Overall, addition of an aromatic phenyl ring in side chain of the naphthalimide-based derivatives led to the discovery of new 15-LOX-1 inhibitors. Exploration of different electron withdrawing as well as electron donating groups improved the enzyme inhibitory property of the synthesized compounds. Generally, electron receiving substituents with low lipophilicity (eg. fluorine) or high hydrophilicity (eg. nitro) had remarkable positive impact toward the enhancement of LOX inhibition. Methoxy moiety as electron releasing group also showed favourable increasing effect on the inhibitory activity of naphthalimide-based derivatives.

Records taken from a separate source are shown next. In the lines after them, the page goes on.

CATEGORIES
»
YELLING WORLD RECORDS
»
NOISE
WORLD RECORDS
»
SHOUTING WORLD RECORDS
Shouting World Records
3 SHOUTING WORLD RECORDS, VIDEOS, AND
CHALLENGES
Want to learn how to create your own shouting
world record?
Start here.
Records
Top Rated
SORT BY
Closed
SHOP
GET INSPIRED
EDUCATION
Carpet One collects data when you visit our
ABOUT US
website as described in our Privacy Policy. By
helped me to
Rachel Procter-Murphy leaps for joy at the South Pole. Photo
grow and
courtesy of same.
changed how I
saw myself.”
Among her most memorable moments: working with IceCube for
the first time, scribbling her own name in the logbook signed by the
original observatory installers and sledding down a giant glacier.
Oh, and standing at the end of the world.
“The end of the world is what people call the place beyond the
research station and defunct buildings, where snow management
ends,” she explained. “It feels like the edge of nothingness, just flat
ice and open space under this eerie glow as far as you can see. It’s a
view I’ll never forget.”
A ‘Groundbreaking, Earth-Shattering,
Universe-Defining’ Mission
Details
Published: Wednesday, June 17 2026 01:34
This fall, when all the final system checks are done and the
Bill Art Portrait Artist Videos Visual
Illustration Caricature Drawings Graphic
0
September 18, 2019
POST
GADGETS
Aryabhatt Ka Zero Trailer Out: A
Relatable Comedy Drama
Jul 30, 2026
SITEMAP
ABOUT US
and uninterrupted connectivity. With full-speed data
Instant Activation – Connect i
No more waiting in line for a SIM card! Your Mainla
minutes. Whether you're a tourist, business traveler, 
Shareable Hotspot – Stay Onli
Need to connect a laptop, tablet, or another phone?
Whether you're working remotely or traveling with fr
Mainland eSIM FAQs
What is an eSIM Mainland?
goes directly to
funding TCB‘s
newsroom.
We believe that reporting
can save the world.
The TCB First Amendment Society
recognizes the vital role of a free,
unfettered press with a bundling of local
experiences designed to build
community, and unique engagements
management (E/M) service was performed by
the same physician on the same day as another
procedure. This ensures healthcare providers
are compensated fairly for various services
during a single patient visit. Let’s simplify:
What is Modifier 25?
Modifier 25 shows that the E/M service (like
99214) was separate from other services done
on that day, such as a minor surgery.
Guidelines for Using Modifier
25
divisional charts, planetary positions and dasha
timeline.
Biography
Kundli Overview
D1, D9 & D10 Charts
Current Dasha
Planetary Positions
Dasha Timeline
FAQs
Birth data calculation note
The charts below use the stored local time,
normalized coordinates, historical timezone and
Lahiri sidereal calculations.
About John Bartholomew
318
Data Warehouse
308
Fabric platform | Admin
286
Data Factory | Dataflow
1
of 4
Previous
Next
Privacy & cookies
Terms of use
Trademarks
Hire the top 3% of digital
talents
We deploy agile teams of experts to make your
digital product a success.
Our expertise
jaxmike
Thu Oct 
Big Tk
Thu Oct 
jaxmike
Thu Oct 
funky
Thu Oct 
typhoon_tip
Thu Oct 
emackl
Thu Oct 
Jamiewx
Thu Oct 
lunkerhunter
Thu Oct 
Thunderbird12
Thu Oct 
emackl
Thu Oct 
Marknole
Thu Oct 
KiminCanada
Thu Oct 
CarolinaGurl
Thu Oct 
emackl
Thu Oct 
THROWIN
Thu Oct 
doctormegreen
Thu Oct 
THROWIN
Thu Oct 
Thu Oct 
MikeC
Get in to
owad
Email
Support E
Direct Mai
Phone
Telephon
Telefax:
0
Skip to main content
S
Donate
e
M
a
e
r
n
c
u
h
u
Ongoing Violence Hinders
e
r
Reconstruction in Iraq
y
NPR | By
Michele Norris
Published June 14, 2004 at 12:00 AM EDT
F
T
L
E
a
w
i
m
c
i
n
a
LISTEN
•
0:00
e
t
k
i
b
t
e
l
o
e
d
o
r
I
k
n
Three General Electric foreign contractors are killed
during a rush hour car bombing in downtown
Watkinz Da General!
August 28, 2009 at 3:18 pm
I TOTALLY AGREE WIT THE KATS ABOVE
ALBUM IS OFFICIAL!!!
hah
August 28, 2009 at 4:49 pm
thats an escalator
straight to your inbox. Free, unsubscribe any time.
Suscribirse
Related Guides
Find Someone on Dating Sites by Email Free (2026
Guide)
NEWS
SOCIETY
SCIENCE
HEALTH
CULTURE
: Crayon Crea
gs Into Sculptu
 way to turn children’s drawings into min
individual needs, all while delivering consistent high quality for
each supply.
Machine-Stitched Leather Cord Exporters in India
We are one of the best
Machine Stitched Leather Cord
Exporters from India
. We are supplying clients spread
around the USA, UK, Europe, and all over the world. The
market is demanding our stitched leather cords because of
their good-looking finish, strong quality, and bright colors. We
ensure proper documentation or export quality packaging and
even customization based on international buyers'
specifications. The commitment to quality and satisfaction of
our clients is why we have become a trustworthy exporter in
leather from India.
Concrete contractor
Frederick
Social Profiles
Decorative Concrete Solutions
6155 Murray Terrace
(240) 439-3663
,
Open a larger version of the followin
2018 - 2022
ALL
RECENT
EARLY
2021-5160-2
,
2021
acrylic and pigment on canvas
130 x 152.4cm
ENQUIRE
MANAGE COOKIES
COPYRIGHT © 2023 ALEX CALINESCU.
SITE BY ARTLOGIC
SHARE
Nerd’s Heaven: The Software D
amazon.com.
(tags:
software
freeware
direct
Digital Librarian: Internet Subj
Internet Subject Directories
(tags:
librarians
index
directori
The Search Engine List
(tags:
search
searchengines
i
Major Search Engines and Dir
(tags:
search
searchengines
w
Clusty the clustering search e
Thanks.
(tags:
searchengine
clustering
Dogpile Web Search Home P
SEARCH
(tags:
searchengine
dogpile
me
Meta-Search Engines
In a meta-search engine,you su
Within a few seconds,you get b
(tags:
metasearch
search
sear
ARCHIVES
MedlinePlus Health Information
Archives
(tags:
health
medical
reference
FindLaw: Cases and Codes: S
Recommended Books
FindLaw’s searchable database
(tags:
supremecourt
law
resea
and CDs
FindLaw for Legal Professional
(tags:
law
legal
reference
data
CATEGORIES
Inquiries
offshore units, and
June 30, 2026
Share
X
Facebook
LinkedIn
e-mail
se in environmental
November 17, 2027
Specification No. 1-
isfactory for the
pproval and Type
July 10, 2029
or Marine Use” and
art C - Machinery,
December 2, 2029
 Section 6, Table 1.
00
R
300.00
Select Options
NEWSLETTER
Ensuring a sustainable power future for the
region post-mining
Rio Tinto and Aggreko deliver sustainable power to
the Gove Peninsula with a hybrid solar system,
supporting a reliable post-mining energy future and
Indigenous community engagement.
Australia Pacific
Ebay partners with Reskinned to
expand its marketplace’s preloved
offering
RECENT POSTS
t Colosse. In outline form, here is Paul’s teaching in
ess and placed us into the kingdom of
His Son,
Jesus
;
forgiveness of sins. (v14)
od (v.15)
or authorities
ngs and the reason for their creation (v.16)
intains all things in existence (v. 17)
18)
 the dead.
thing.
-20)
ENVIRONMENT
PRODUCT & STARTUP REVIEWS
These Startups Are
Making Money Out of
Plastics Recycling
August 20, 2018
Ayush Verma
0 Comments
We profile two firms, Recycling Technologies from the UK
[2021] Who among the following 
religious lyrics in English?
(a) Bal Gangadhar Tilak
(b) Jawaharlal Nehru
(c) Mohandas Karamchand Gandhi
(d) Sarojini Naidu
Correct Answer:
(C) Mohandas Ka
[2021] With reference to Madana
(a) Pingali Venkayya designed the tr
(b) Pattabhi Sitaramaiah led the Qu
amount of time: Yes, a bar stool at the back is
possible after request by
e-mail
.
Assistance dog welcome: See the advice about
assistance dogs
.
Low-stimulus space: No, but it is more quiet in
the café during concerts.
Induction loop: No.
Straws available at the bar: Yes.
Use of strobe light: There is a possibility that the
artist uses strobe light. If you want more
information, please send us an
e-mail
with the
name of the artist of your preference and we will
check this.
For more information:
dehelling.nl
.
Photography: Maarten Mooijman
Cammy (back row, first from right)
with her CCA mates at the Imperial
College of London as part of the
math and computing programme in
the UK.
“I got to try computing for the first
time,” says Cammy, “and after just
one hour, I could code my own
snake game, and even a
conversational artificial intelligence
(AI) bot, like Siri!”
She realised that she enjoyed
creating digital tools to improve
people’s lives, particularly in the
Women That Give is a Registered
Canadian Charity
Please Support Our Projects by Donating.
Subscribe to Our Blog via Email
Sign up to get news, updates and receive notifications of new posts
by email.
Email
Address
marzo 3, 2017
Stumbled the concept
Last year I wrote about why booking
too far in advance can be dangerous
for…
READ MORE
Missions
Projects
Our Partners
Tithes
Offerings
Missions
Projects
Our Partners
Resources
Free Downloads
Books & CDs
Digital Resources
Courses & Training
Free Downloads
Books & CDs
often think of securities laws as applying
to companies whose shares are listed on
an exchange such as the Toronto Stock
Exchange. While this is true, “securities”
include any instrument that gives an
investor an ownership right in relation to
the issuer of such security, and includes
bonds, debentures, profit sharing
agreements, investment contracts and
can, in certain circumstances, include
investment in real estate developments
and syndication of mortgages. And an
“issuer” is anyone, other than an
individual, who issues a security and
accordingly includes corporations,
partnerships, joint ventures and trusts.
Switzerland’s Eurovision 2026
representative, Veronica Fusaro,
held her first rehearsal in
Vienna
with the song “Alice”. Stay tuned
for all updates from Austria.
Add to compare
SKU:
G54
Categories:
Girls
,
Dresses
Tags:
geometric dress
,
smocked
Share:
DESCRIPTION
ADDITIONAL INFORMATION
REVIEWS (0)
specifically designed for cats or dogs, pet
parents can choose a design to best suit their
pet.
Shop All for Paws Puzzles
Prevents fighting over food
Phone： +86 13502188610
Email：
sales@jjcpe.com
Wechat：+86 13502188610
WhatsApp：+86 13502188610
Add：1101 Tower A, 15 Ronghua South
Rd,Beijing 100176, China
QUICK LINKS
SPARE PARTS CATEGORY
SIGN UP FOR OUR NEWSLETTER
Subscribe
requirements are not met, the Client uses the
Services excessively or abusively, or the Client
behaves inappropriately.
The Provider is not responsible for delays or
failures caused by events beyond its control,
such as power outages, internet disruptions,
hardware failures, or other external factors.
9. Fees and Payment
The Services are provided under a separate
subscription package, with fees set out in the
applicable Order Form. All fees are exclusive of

Literature survey have shown that incorporation of aromatic rings such as 1,2,3-triazole moiety as well as aliphatic side chain increases the bioactivity of the naphthalimide derivatives. So, the obtained results in this project also proved that the phenyl residue as aromatic moiety could assist the molecule for probable enzyme inhibitory or likely DNA binding interactions (1719). Naphthalimides also demonstrated remarkable enzyme inhibitory activity towards various enzyme responsible in cell division and proliferation (18). As we prepared naphthalimides as high lipophilic compounds in this research with potential 15-LOX inhibition, the previous reports also confirmed that lipophilicity of the whole molecule is a beneficial parameter for enhancement of the activity (25).

CONCLUSION

The role of LOXs like 15-LOX-1 has been clarified in the origin of neoplastic disorders in the recent years. Naphthalimide derivatives synthesized in the current project could be proposed as novel 15-LOX-1 inhibitors.